No longer simply used to provide basic information on vehicles, telematics software is now essential to maintaining a predictive maintenance schedule for fleets. Movolytics explains more.
While many fleets aim for predictive maintenance, for smaller businesses with limited resources and personnel, staying on top of a disciplined schedule can be a challenge. This is where the latest telematics solutions come in. Instead of simply providing information on the location of the vehicles, the most advanced solutions provide detailed data and analytics on vehicle health, and factors that contribute to it, such as driving behaviour.
Some solutions, such as Movolytics, that draw information directly from the engine management system, are able to provide real-time data on the vehicle’s status. By presenting this information on intuitive dashboards, fleet managers can access a holistic view of the status of their vehicles. If an issue with the engine, for example, is identifi ed, the system can send an alert to the fleet manager and the driver, with details of the problem and advice on how to proceed – whether the vehicle is safe to drive to the nearest garage or if the engine should be stopped immediately.
The detailed data the system presents also enables more intelligent proactive maintenance and easier management of planned maintenance schedules. By recording driving behaviour across key areas such as fuel consumption, braking, speeding and idling, it paints a detailed picture of the activity of each driver that contributes to wear of their vehicles. Idling, for example, can be costly not only in terms of fuel consumption, but also when it comes to the wear on engine components, and harsh braking can take its toll on brake pads, reducing the lifespan of these vital components.
It’s all about data
Analysing this data helps operators identify vehicles that are at risk and which would benefit from more regular maintenance. The visual dashboard makes comparing vehicle and driver performance simple, so that any anomalies are easy to spot.
If one vehicle is constantly consuming excess fuel, for instance, it might stem from poor driving behaviour or indicate an actual fault in the vehicle, which would require urgent attention. By drawing on this information, the fleet manager can educate drivers and ensure the ‘at risk’ vehicles have more frequent maintenance schedules.
In the workshop, the information from the fleet management system can help speed up maintenance and repairs. As the data from the fleet management systems is stored in the cloud and can be accessed remotely, fleet managers can easily share backdated data of the vehicle’s performance with the maintenance team, to help them identify the problem and its causes.
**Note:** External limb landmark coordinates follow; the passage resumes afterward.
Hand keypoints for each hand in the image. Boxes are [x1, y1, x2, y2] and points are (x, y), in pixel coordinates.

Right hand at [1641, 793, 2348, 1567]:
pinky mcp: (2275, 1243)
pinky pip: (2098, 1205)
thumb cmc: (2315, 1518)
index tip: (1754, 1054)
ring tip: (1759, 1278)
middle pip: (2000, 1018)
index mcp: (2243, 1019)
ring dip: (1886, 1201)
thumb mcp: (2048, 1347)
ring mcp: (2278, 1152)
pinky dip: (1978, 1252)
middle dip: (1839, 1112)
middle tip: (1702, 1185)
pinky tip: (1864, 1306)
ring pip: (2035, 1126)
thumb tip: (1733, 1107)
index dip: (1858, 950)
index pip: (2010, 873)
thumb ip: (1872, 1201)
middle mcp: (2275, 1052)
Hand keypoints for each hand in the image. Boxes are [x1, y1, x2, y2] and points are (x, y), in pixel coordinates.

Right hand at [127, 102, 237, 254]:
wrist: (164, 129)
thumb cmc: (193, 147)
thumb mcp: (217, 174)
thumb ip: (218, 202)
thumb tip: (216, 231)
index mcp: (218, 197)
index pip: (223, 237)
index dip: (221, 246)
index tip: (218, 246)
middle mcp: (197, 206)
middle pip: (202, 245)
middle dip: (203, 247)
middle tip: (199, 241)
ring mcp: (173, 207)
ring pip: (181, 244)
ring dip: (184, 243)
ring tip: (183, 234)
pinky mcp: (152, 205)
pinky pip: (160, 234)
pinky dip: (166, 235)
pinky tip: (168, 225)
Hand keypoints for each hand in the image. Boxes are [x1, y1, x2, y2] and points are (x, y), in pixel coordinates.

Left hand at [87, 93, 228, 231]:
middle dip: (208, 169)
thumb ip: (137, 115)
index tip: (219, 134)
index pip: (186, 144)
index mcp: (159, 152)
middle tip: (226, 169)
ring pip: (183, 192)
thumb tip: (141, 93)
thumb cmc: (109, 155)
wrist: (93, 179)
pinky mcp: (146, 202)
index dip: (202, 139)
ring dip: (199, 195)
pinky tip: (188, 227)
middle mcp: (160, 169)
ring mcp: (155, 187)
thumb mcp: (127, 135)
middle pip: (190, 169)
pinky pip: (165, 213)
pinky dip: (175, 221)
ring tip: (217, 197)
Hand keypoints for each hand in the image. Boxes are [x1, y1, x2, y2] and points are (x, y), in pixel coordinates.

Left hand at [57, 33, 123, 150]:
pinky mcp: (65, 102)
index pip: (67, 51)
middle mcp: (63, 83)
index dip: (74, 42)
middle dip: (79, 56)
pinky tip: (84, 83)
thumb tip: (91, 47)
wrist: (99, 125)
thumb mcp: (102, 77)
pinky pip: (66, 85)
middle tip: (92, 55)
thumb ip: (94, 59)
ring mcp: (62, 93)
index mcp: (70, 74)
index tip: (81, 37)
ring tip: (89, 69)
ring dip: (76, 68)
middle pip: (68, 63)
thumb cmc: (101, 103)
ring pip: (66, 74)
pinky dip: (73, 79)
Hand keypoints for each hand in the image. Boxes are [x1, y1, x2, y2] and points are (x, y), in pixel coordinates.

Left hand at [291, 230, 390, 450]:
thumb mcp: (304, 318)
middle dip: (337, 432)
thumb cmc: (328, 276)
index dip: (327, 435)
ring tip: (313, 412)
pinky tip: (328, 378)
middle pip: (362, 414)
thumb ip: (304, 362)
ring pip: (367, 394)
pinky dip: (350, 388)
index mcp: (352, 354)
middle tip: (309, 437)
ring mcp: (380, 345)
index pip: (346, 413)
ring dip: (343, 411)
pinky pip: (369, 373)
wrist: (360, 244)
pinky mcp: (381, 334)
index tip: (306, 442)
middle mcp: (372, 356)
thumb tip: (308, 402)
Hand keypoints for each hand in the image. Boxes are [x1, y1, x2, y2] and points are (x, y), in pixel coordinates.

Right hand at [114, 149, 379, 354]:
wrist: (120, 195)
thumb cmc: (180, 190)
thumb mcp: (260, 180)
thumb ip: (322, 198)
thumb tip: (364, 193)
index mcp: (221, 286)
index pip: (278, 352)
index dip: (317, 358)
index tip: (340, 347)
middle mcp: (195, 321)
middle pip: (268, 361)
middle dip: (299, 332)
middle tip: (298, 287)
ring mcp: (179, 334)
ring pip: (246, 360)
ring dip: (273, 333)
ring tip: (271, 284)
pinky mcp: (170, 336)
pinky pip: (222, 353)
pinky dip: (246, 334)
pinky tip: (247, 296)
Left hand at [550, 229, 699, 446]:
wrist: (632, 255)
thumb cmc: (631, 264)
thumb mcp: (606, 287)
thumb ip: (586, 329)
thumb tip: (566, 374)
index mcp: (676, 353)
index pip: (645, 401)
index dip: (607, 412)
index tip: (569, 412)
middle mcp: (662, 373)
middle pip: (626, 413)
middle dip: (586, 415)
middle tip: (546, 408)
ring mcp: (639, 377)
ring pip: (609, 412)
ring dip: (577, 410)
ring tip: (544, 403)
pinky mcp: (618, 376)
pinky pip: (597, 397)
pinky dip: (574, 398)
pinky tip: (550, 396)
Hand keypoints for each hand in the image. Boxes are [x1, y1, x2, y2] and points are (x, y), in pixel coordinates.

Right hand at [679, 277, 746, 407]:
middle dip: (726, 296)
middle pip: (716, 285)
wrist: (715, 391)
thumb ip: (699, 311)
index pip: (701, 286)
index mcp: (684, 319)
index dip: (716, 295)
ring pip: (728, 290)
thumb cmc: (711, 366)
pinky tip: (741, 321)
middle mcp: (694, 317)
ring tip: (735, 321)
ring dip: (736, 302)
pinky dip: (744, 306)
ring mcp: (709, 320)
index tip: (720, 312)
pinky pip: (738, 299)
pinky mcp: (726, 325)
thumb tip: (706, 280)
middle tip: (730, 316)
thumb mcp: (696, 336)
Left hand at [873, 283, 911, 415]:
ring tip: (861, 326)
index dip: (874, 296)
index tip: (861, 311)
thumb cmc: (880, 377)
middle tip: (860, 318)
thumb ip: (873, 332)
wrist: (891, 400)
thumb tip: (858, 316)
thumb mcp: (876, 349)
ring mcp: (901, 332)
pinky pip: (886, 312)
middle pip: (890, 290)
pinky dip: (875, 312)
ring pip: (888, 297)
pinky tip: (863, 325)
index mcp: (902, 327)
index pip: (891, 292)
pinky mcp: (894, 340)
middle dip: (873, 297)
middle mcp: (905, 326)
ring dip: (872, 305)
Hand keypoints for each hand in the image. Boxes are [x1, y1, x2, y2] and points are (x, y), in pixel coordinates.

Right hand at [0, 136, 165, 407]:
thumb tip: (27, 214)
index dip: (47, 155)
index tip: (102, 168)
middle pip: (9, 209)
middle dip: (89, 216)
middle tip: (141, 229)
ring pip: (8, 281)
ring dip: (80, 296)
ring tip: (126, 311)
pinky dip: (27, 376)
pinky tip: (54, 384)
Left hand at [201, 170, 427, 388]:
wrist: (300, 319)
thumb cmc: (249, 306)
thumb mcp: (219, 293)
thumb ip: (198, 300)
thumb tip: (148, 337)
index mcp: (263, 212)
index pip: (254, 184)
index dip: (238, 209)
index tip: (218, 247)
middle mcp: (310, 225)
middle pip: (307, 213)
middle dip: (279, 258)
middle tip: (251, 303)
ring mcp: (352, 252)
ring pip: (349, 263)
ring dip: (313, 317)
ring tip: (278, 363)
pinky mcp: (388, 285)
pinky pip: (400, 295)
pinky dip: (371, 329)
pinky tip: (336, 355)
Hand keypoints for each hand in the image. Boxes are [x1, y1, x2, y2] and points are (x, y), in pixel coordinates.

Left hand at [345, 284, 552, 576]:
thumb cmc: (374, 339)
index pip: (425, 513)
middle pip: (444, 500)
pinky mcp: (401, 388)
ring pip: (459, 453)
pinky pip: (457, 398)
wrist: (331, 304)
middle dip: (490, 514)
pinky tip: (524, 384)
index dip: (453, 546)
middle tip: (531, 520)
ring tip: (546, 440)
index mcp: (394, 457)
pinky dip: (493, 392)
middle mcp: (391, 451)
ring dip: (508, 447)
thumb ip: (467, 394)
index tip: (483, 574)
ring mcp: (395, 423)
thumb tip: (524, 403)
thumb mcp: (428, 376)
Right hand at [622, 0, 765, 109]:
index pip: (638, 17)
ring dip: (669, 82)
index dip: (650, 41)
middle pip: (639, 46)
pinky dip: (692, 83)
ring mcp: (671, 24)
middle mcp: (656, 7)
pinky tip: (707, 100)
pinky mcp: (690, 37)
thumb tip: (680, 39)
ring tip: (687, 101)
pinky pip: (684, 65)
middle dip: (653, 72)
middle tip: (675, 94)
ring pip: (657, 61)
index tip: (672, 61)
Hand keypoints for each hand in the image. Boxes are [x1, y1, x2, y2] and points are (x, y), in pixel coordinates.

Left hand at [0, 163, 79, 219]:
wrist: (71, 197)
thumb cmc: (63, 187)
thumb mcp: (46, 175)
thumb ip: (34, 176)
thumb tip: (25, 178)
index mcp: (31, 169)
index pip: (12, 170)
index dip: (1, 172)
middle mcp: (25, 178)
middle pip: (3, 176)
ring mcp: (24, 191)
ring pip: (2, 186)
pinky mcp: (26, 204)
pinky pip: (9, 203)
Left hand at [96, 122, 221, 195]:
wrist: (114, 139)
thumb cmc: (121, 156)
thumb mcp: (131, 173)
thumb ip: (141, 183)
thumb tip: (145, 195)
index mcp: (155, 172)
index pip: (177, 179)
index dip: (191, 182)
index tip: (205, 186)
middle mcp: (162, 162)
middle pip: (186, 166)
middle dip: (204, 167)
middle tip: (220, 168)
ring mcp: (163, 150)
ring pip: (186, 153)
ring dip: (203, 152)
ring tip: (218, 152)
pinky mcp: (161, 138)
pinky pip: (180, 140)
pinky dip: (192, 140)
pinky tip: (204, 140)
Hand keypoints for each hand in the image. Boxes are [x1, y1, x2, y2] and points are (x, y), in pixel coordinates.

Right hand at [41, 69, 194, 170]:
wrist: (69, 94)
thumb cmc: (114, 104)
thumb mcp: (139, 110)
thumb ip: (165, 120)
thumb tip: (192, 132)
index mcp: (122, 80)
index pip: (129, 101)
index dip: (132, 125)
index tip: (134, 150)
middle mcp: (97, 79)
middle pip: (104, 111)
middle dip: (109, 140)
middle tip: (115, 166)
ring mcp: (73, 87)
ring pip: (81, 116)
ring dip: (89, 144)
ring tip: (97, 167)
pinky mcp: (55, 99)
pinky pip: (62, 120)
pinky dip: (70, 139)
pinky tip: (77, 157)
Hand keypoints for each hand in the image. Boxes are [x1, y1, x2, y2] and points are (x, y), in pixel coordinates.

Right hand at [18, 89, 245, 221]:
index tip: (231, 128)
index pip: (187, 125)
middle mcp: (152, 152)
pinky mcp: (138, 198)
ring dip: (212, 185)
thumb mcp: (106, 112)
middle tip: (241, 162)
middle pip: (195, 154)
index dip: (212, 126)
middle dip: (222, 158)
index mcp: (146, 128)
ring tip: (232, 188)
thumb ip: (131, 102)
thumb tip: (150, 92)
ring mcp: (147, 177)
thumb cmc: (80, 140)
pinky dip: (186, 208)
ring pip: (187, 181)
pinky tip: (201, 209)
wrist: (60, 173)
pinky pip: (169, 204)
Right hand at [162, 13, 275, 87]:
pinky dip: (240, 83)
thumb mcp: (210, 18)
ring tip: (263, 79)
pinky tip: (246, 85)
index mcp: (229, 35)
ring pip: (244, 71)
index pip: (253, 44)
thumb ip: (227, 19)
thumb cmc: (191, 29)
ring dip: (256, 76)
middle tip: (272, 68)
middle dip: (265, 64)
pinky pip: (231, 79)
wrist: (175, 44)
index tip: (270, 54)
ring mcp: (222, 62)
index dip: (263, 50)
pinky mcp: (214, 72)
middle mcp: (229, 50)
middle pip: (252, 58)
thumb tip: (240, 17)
Looking at the data, engineers can recognise patterns that contribute to wear, enabling them to help fleet managers find the optimal management cycle to prolong fleet life. Additionally, telematics can also help workshop managers optimise daily schedules and provide better customer service. When the fleet manager is alerted to a fault by their telematics system, they can quote the fault when booking the vehicle in for repairs. As the fault has already been identified, to an extent at least, the workshop manager will have a better idea of how long the repair will take and can allocate time accordingly.
It is easy to see how the information fleet management systems provide about a vehicle can benefit both fleets and workshops, and the systems are set to contribute even more to the way vehicle health is managed in the future.